Monday, October 11, 2010

Solace at the bottom of a hot chocolate


I can't dress this up.

I am completely and utterly jealous of students. Yeah, I know that have deadlines, and that they're stressed, but ... still. They just look so chilled out. Thankfully I can seek solace in my hot chocolate.

Bible goodness

So, I've been doing research about the Rwandan genocide and why it happened. One of the theories which provided some ideas for the massacre (which saw 800,000 people killed in 1994) is known as the 'Hamitic Hypothesis.' The Hamitic Hypothesis was coined by a English dude called John Hanning Speke.

Background wise, once the Europeans colonised Rwanda, they started to believe that the main groups in the area (the Tutsi & the Hutu) were racially different. They reckoned that the Tutsi were superior because they descended from the northern parts of the world and were responsible for bring culture to the rest of the primitive continent.

However, the part I wanted to share with you is a paragraph from the book 'We wish to inform you that tomorrow we will be killed with our families.' I'm not going to go to deeply into this but I loved this writer's description of the basis of the Hamitic Hypothesis...

"For his text, Speke took the the story in Genesis 9, which tells how Noah, when he was just six hundred years old and had safely skippered his ark over the flood to dry land, got drunk and passed out naked in his text."

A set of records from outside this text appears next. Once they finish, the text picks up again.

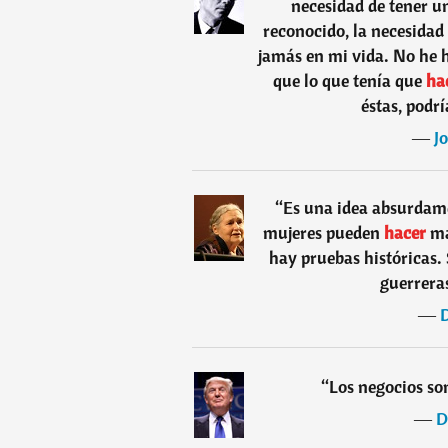
necesidad de tener un
reconocido, la necesidad 
jamás en mi vida. No he
que lo que tenía que
ha
éstas, podr
―
J
“
Es una idea absurdame
mujeres pueden
hacer
má
hay pruebas históricas
guerrera
―
D
“
Los negocios so
―
D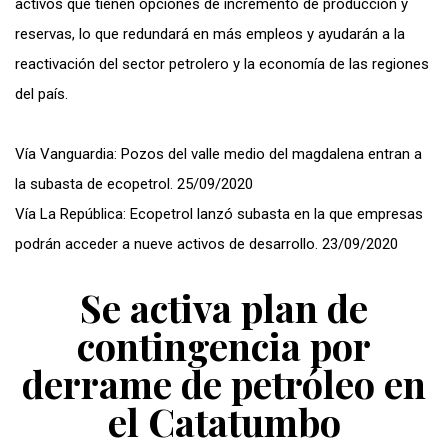
activos que tienen opciones de incremento de producción y
reservas, lo que redundará en más empleos y ayudarán a la
reactivación del sector petrolero y la economía de las regiones
del país.
Vía Vanguardia: Pozos del valle medio del magdalena entran a
la subasta de ecopetrol. 25/09/2020
Vía La República: Ecopetrol lanzó subasta en la que empresas
podrán acceder a nueve activos de desarrollo. 23/09/2020
Se activa plan de
contingencia por
derrame de petróleo en
el Catatumbo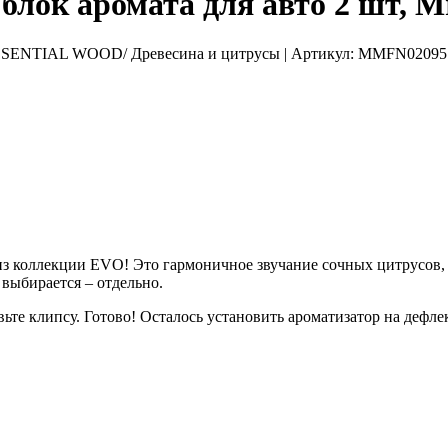
к аромата для авто 2 шт, Mr
 ESSENTIAL WOOD/ Древесина и цитрусы
| Артикул:
MMFN02095
коллекции EVO! Это гармоничное звучание сочных цитрусов, ге
 выбирается – отдельно.
вьте клипсу. Готово! Осталось установить ароматизатор на дефле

Absolute gold. Nice to know that six hundred year olds still do the same crap as us 20-30-40-50 years old.

Friday, October 8, 2010

Through the looking glass

On the back of a toilet door at the vic state library :

Still she haunts me, phantomwise,
Alice moving under skies
Never seen by waking eyes

I like it.

Saturday, October 2, 2010

Breakfast at Tiffany's, Truman Capote

'Never love a wild thing, Mr Bell,' Holly advised him. 'That was Doc's mistake. He was always lugging home wild things. A hawk with a hurt wing. One time it was a full-grown bobcat with a broken leg. But you can't give your heat to a wild thing; the more you do, the stronger they get. Until they're strong enough to run into the wood. Or fly into a tree. Than a taller tree. Then the sky. That's how you'll end up, Mr Bell. If you let yourself love a wild thing. You'll end up looking at the sky' - Holiday Golighty.

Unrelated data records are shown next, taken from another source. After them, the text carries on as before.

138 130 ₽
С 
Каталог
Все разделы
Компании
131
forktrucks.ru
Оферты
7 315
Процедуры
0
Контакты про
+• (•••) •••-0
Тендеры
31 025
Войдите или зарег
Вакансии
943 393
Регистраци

Breakfast at Tiffany's has been one of my favourite book so far. The narrator is an unnamed struggling writer who shares a building with Holiday (Holly) Golightly, a young socialite who lives in New York City. One night, she climbs into his room from the fire escape to just have a chat. And from that point onwards, he is completely intrigued and fascinated by her.

Holly is a handful and a free spirit. She is a completely loveable and colourful character who does as she pleases and entertains men like nothing else. The narrator, of course, is in love with her. He's a good sport about it though. I pretty much loved every word in this book & I would recommend it to anyone who wanted an easy and enjoyable read.